Fiennes does a marvelous job, Weisz is terrificly mysterious. Other significant roles are played by Danny Huston, as another British diplomat lost in the levels of machinations which surround him; Pete Postlethwaite (best remembered here as Daniel Day Lewis’s father from In the Name of the Father) as a drug developer looking for redemption in the desolation of a Sudanese refugee camp; Hubert Koundé as a Kenyan doctor conspiring with Weisz; Richard McCabe with a key third act cameo; and, a very different Bill Nighy than we saw and loved in Love, Actually, here taking a small role as an officious, self-serving knighted senior diplomat. There are a number of small parts played by what one can only presume are African locals, most well done, but neither the official site nor IMDB name many. An interesting ommision given the political slant.
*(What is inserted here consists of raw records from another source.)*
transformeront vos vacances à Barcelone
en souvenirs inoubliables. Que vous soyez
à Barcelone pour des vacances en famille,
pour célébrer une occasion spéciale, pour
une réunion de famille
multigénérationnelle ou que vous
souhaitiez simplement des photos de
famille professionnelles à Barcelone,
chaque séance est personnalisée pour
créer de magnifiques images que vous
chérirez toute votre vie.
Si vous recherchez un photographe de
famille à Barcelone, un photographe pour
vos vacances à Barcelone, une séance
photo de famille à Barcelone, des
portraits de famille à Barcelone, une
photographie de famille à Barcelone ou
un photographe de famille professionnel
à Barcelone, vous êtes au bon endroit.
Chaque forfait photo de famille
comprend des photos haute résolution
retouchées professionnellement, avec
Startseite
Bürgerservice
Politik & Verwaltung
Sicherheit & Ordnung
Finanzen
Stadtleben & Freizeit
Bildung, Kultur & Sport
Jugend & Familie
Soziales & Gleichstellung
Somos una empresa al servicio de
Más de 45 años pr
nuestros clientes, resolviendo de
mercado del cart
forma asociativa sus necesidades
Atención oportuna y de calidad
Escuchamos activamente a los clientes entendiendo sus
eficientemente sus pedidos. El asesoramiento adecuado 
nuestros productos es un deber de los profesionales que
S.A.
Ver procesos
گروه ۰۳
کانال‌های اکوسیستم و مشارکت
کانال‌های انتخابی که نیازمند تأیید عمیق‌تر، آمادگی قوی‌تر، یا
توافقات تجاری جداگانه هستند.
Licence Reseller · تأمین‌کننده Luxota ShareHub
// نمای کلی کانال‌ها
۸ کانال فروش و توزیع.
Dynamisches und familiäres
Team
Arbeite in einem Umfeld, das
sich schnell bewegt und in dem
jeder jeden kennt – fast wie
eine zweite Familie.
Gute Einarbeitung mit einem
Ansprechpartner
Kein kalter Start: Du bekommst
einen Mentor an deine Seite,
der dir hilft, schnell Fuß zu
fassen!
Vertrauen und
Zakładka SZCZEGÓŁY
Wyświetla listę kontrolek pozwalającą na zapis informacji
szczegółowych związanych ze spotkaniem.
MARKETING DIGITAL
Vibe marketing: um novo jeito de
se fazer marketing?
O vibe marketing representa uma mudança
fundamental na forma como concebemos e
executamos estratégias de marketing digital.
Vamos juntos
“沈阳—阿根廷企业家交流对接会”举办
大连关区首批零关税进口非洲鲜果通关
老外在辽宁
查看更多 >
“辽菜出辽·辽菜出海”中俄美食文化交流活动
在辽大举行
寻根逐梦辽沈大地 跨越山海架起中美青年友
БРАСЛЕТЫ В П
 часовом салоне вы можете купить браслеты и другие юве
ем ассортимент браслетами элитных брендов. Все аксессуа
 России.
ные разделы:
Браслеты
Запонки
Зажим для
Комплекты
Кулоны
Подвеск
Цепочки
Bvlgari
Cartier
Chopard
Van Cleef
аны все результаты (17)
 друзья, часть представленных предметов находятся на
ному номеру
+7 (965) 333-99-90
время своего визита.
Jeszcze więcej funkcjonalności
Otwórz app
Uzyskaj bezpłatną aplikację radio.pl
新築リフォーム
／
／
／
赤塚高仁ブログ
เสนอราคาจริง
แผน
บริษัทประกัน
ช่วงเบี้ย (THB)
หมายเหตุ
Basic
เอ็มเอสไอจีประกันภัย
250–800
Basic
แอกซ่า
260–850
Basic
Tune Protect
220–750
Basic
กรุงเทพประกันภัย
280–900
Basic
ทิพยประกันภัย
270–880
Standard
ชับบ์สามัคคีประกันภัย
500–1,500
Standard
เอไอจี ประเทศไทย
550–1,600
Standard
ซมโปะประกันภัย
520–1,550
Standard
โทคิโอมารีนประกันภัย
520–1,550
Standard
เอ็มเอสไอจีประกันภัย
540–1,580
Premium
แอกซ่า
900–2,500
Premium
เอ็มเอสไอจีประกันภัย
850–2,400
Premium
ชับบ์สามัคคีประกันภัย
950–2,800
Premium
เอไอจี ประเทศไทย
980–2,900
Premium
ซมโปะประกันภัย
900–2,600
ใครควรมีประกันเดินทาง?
Having praised Gardener for five paragraphs, let me take some space to point out a few flaws as well. Chief among them are a lack of focus on who Meirelles and Le Carre want to hold up for blame and odd bits of information tossed in uselessly that, if true (for the movie), would have certainly meant different choices would have been made by the characters. Most significantly among the latter is the revelation, perhaps 75% of the way in, that Weisz’s character was fabulously wealthy but had never revealed this to her husband nor used this wealth in obvious ways to further her cause or help the people she showed such care about.

The lack of a single, well-fleshed out villain is the worst sin though and almost destroys the film’s political value; in reality, no doubt all the types depicted here share responsibility but this is only 120 minutes and also not a documentary. From a plot perspective the fictional pharmaceutical company is the worst offender among the conspirators but is only briefly represented onscreen by a single executive, and Meirelles allows this man to offer contrition after falling from grace (his offering, by the way, is another throwaway bit not used again). The main government connection, Nighy’s Sir Bernard, has dialog in only three or four scenes and his local counterpart, the Minister of Health, even fewer.

In a novel this is much less of a problem because of the substantial larger space. The movie, though, is clearly a sales proposition: multinational corporations are using corrupt politicians to achieve profit goals without concern to the human cost because, after all, that’s not a debit on the ledger. To make the sale, Meirelles should have collapsed the novel’s cast so that viewers would come out of the theater angry at one or two easily identifiable real world correspondents to his villains but instead wastes energy across too many bad people to list here. Hopefully he’ll understand this for the next production.